> **Aufgabenstellung A**: Ordnen Sie aus der Auflistung alles von der Zeile mit „kingdom: Fungi“ bis hinunter zur Zeile mit „common name: grå tragthat“ als Markdown-Tabelle an, mit der Spalte „Nr.“ für die Zeilennummer und der Spalte „Zeile“ für den Zeileninhalt. Leerzeilen lassen Sie dabei weg.

─── Text ───

Da müssten mir doch alle summen von 1 bis 19 in dem fall ausgegeben werden?
ich hab so bisschen das gefühl das der java kram ziemlich viel basteln und probieren ist..
morgen wird sich erstmal ein Buch bestellt..   danke für die antworten!


----------



## Sagovana (14. Nov 2010)

anarcho-anton hat gesagt.:


> Da müssten mir doch alle summen von 1 bis 19 in dem fall ausgegeben werden?
> ich hab so bisschen das gefühl das der java kram ziemlich viel basteln und probieren ist..
> morgen wird sich erstmal ein Buch bestellt..   danke für die antworten!



Das mit dem Buch ist gerade für Einsteiger ein absolutes Muß.

ES ist am Anfang immer viel probieren. Das hat weniger was mit Java zu tun, als vielmehr mit dem Grundverständnis des Programmierens. Das dauert. 

Und: Es gibt immer viele Wege zum Ziel. Saubere, effiziente, schöne und dumme. Man lernt durch Erfahrung.

───

> **Aufgabenstellung B**: Greifen Sie den Forumsbeitrag zum Einstieg in Java auf und führen Sie ihn über seinen letzten Satz hinaus fort.

─── Vorliegende Einträge ───

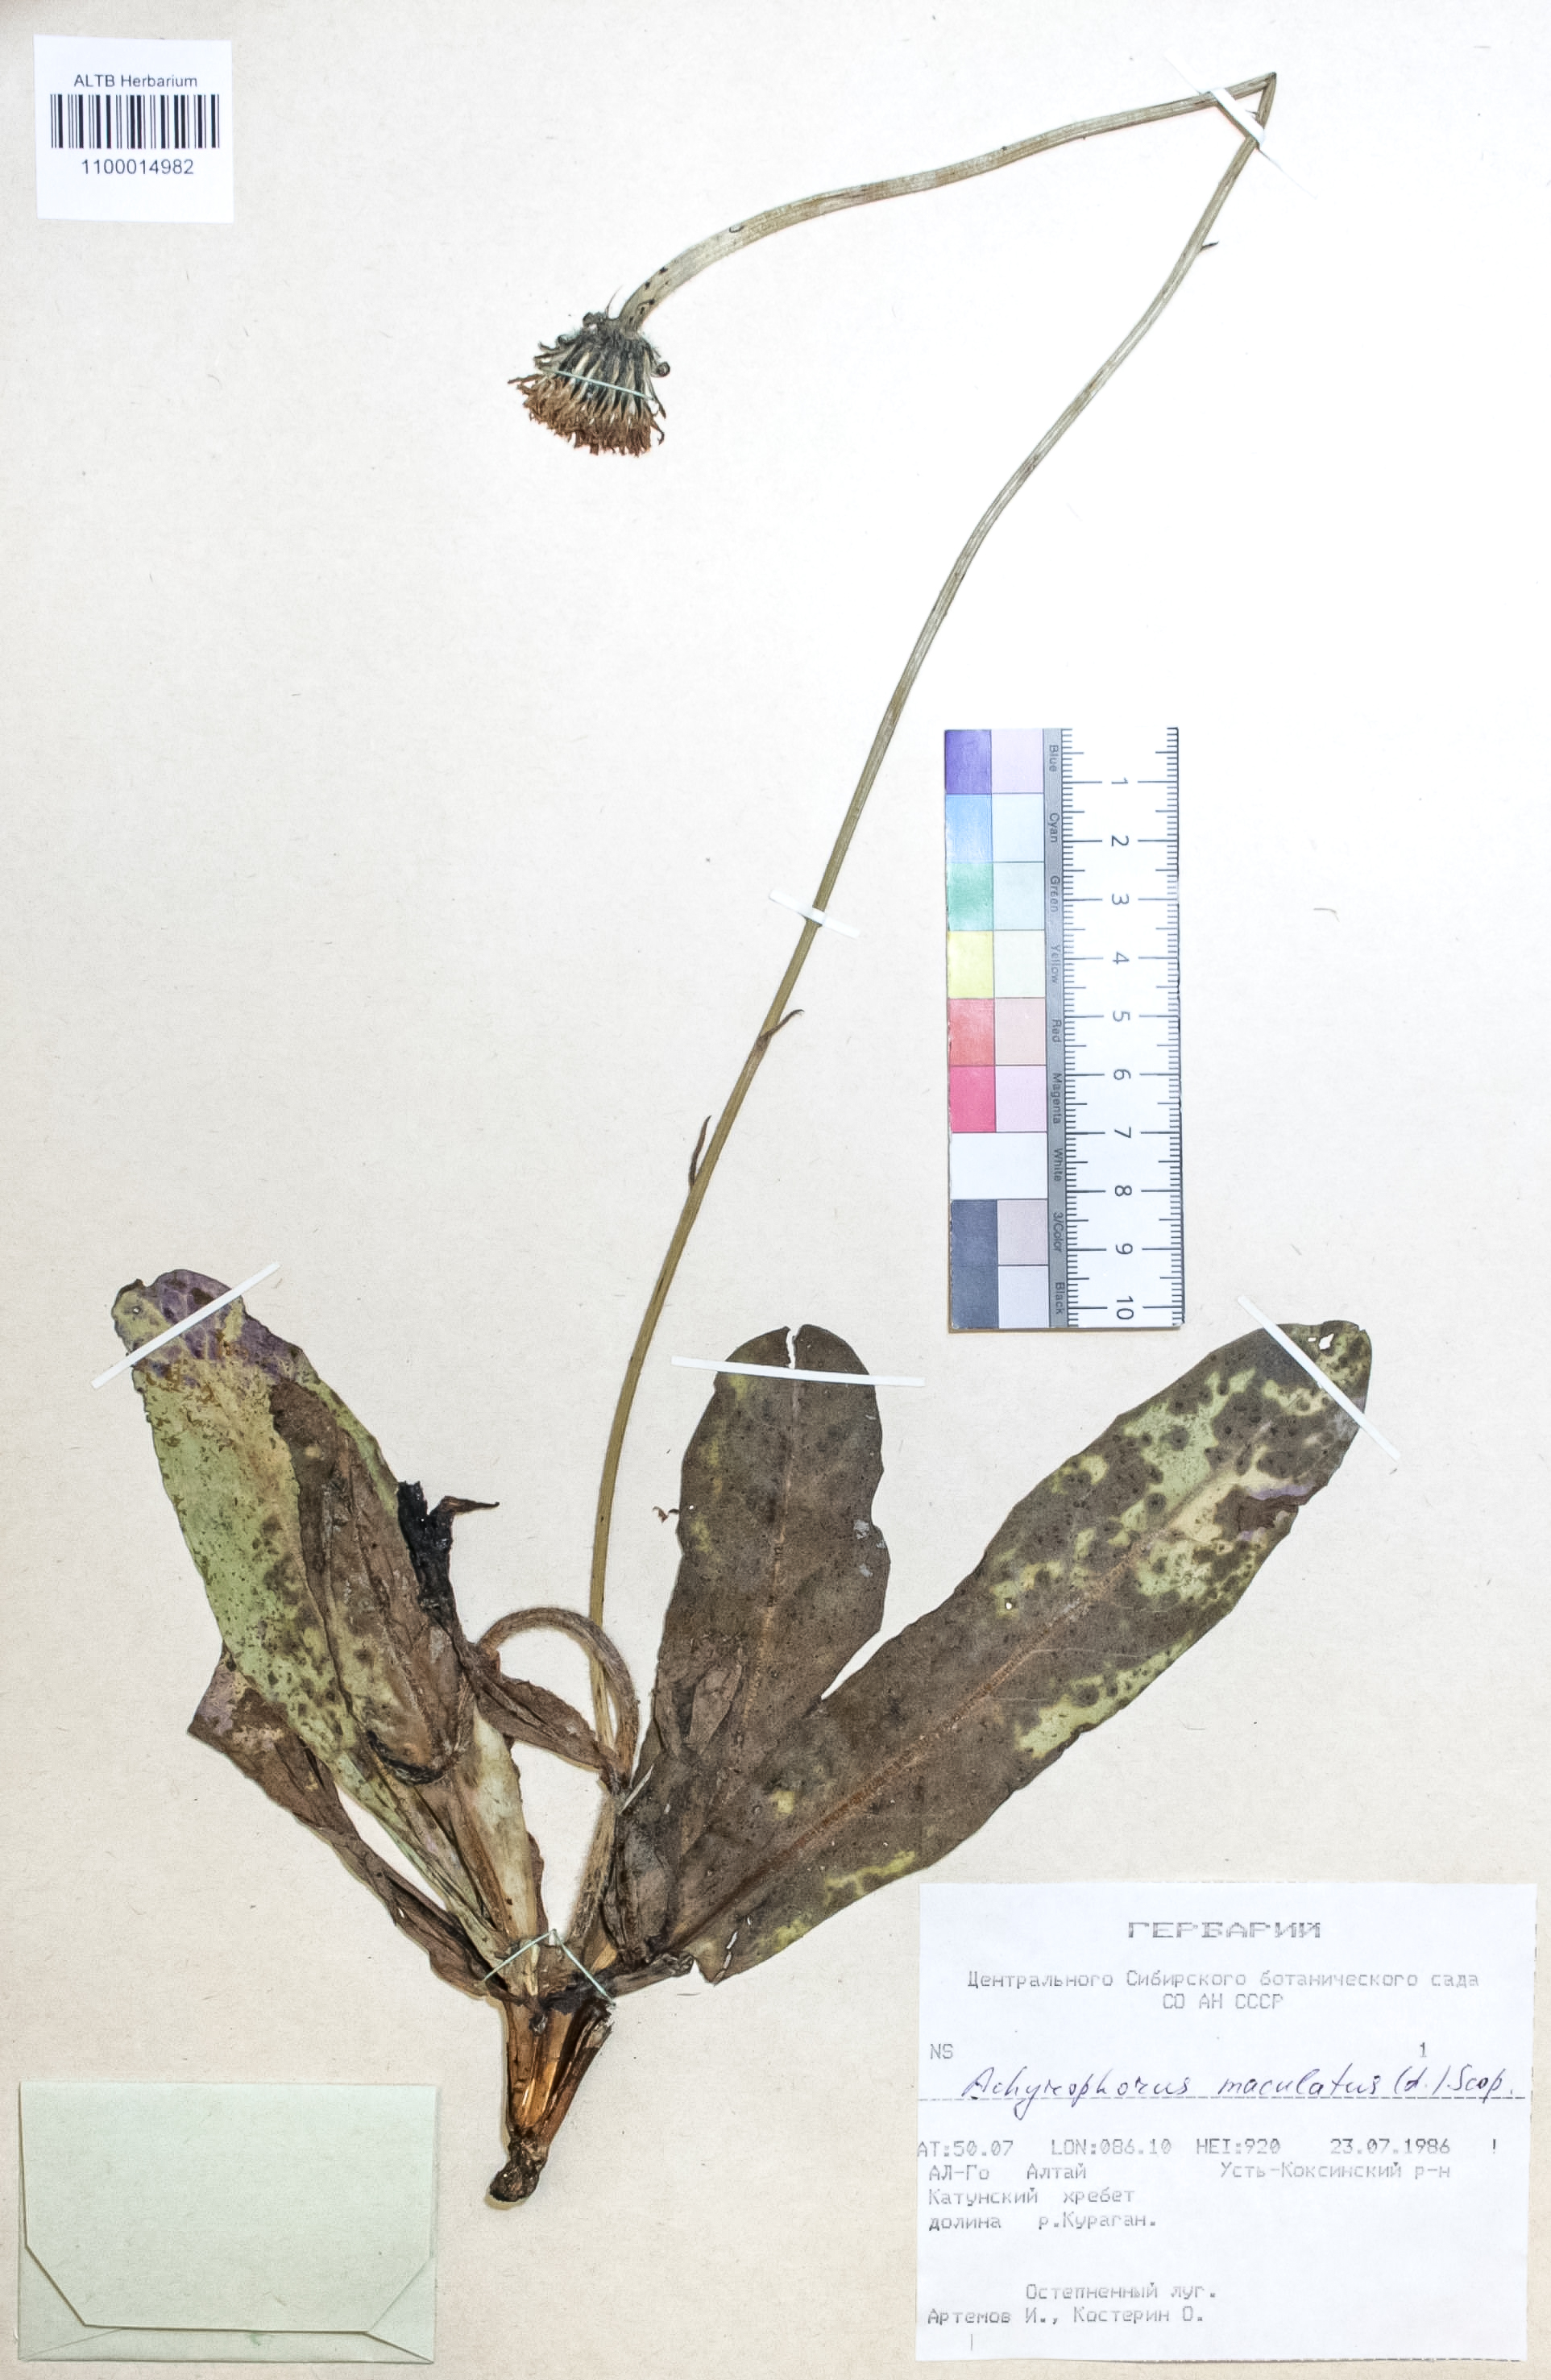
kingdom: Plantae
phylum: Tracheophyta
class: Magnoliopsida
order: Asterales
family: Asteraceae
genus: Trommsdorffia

───
─── Vorliegende Einträge ───

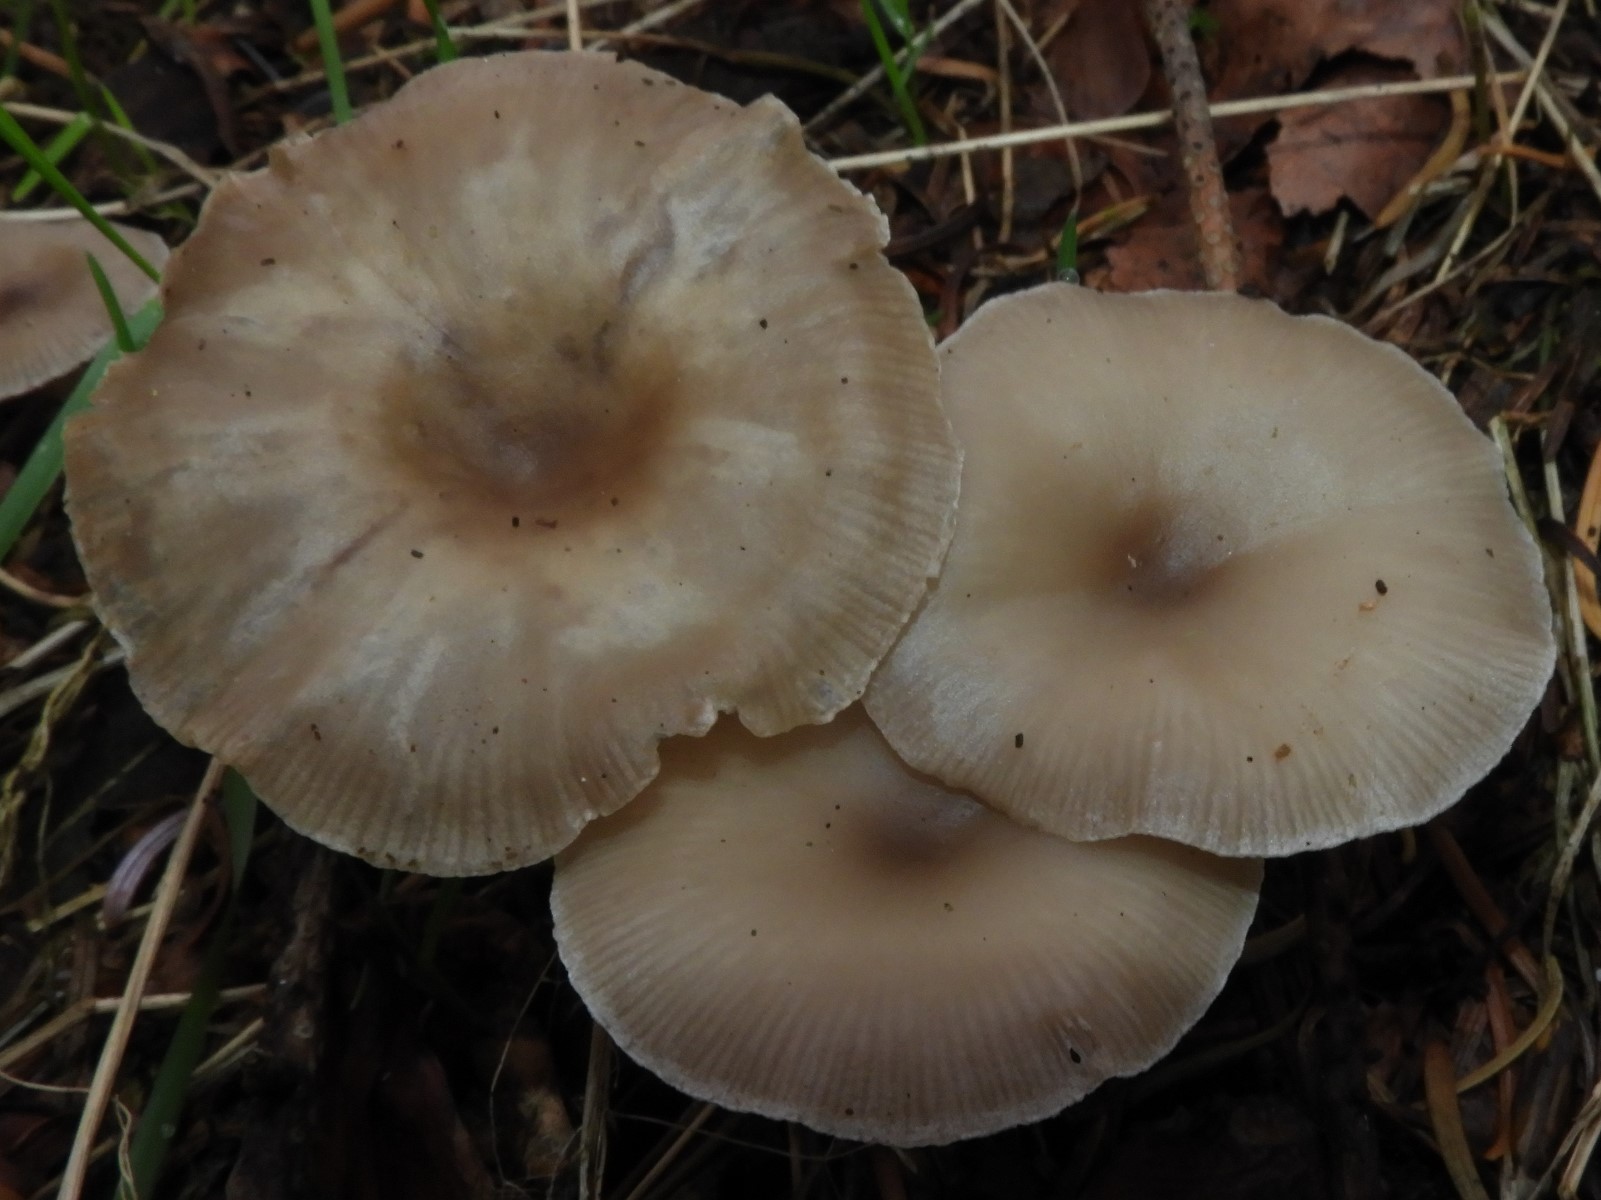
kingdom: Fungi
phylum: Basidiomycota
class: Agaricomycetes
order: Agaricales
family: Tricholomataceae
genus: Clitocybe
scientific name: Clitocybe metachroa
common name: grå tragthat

───

> **Richtige Lösung A**:
| Nr. | Zeile |
|---|---|
| 1 | kingdom: Fungi |
| 2 | phylum: Basidiomycota |
| 3 | class: Agaricomycetes |
| 4 | order: Agaricales |
| 5 | family: Tricholomataceae |
| 6 | genus: Clitocybe |
| 7 | scientific name: Clitocybe metachroa |
| 8 | common name: grå tragthat |

> **Richtige Lösung B**:
Beispiel:

Deine For-nextschleife ist schön und man sieht die Aufgabe darin direkt umgesetzt. Jedoch bei n=10000000 wirst Du sehr lange warten, weil 2x10000000 Additionen und 10000000 Schleifenoperationen durchgeführt werden.

sum =(N*(n+1))/2 liefert ein blitzschnelles Ergebnis, da nur 3 Rechenoperationen durchgeführt werden. Dafür ist es aber nur sehr schwer verständlich, was da eigentlich berechnet wird. Darum sind auch Kommentare so immens wichtig im Quelltext.

Forschleifen sind nur bei einer geringen Anzahl an Durchläufen wirklich sinnvoll. Insbesondere geschachtelte For-Schleifen können endlos dauern.

Das alles lernt man nur durch probieren und gute Bücher. ;-)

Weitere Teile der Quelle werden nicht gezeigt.